The recently announced plan by Ottawa to phase out ‘inefficient’ fossil fuel subsidies as reported by CBC News, raises some significant concerns. While the reasons for this move are clearly delineated – to cut wasteful consumption, bolster energy security, encourage investment in clean energy sources, and support climate change actions – they overlook some key facts.
Firstly, one cannot overlook the essential role that fossil fuels play in Canada’s economy. Indeed, the natural gas sector, oil, and related industries constitute substantial contributors to our GDP, and facilitate the creation of thousands of jobs across the country.
Phasing out subsidies prematurely could have a detrimental impact on these sectors.

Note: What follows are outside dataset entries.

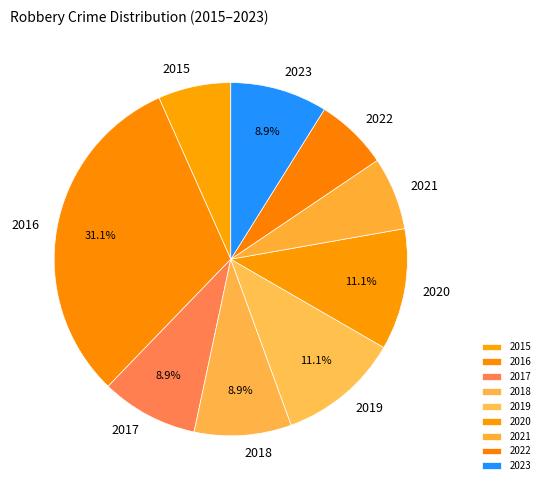

How many slices are in this pie chart?

9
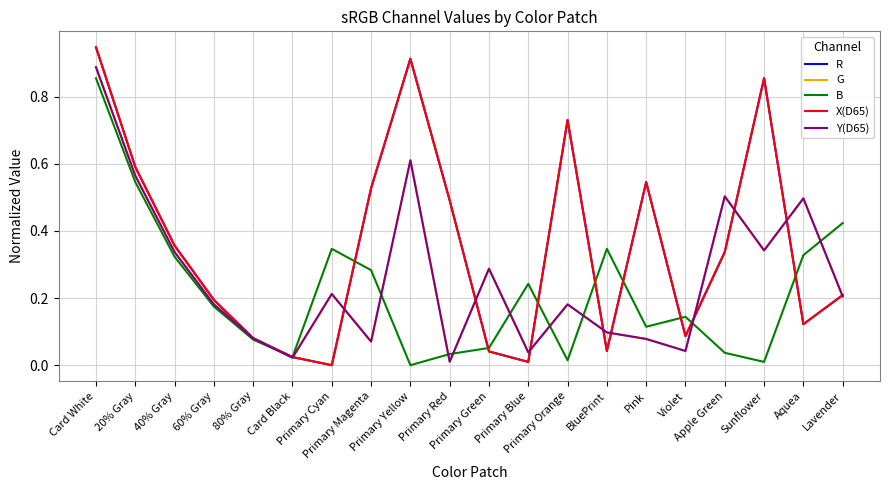

At how many categories does at least one series exceed 0?

20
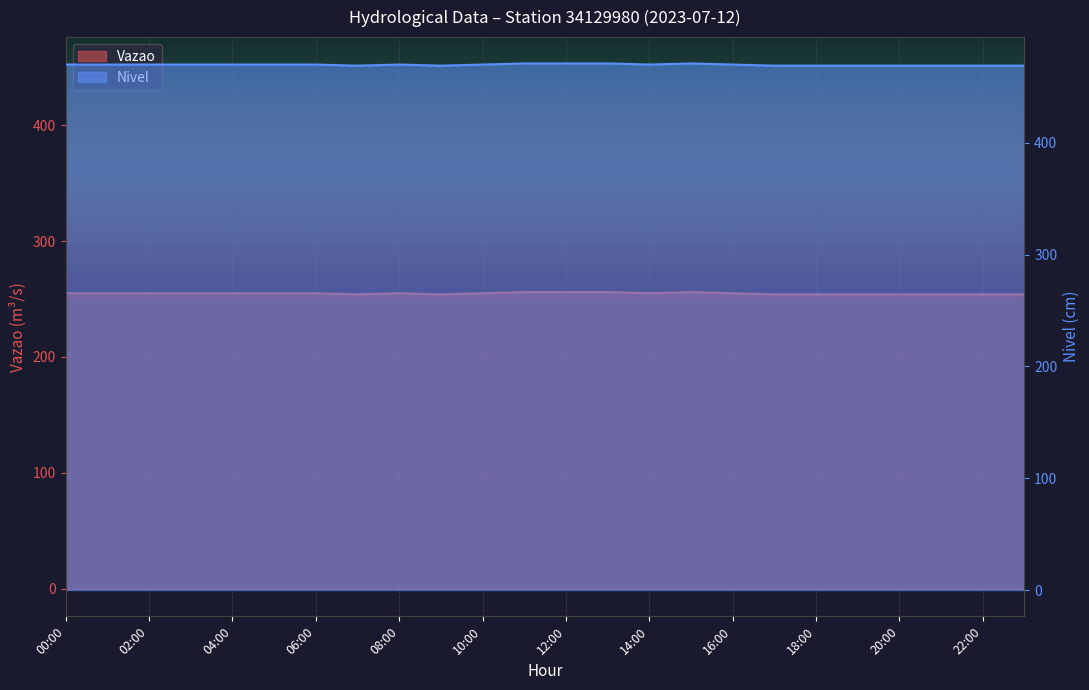

Between 14:00 and 00:00, which is larger?

14:00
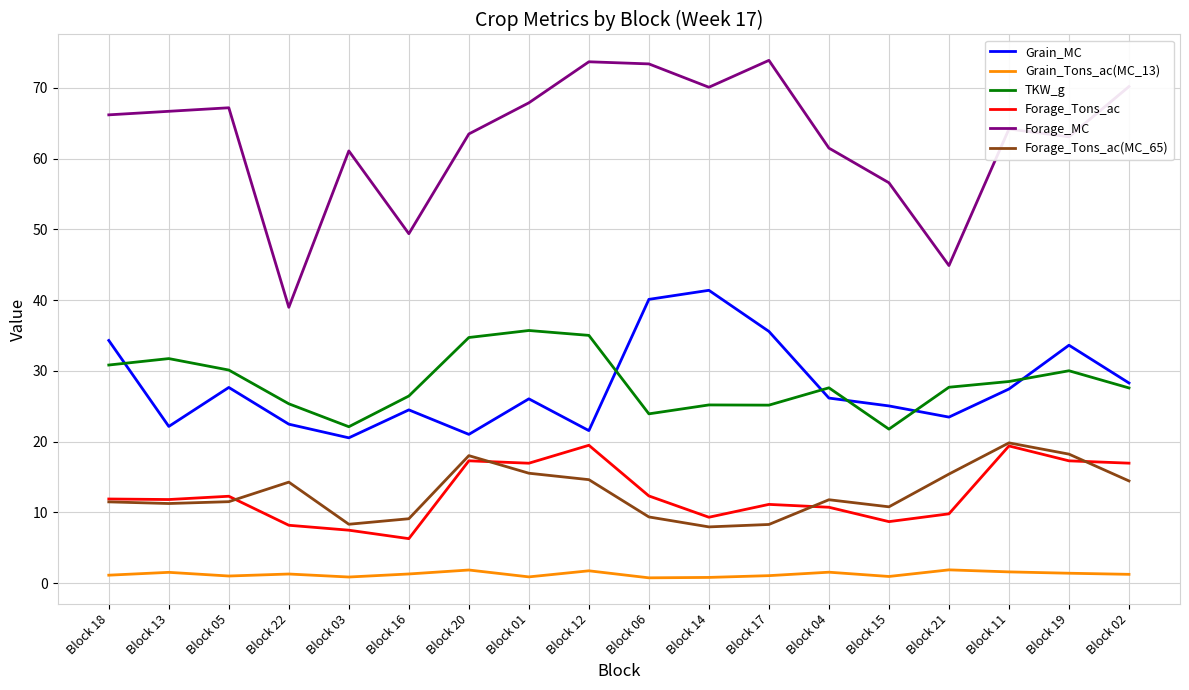

True or false: Grain_MC and Grain_Tons_ac(MC_13) cross at least once.

False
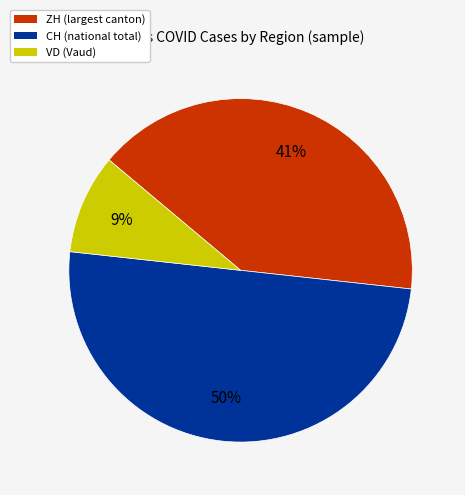

How many slices are in this pie chart?

3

This could lead to massive job losses and businesses closing down, both consequences Canada can ill afford, especially in the current economic climate impacted by the ongoing pandemic.
It also might discourage private capital investment, as Shannon Joseph, a member of the organization’s advisory council mentioned, “these projects are economically viable, and that’s why people are investing their private capital in them.”
Though the guidelines have exemptions for projects that contribute to significant greenhouse gas emissions reductions, promote clean energy and technology, and foster indigenous economic participation, the plan could inadvertently slow down the pace of innovation in carbon capture and abatement within the fossil fuel industry itself.
To sum up, while the intent behind Ottawa’s move – to promote a cleaner, greener future for Canada – is commendable, it’s vital to assess the potential fallouts. A more balanced approach perhaps would be to gradually reduce subsidies over a longer span of time, allowing the fossil fuel industry to adapt and innovate towards cleaner practices and ideally, becoming self-sustaining without the need for subsidies in the long run.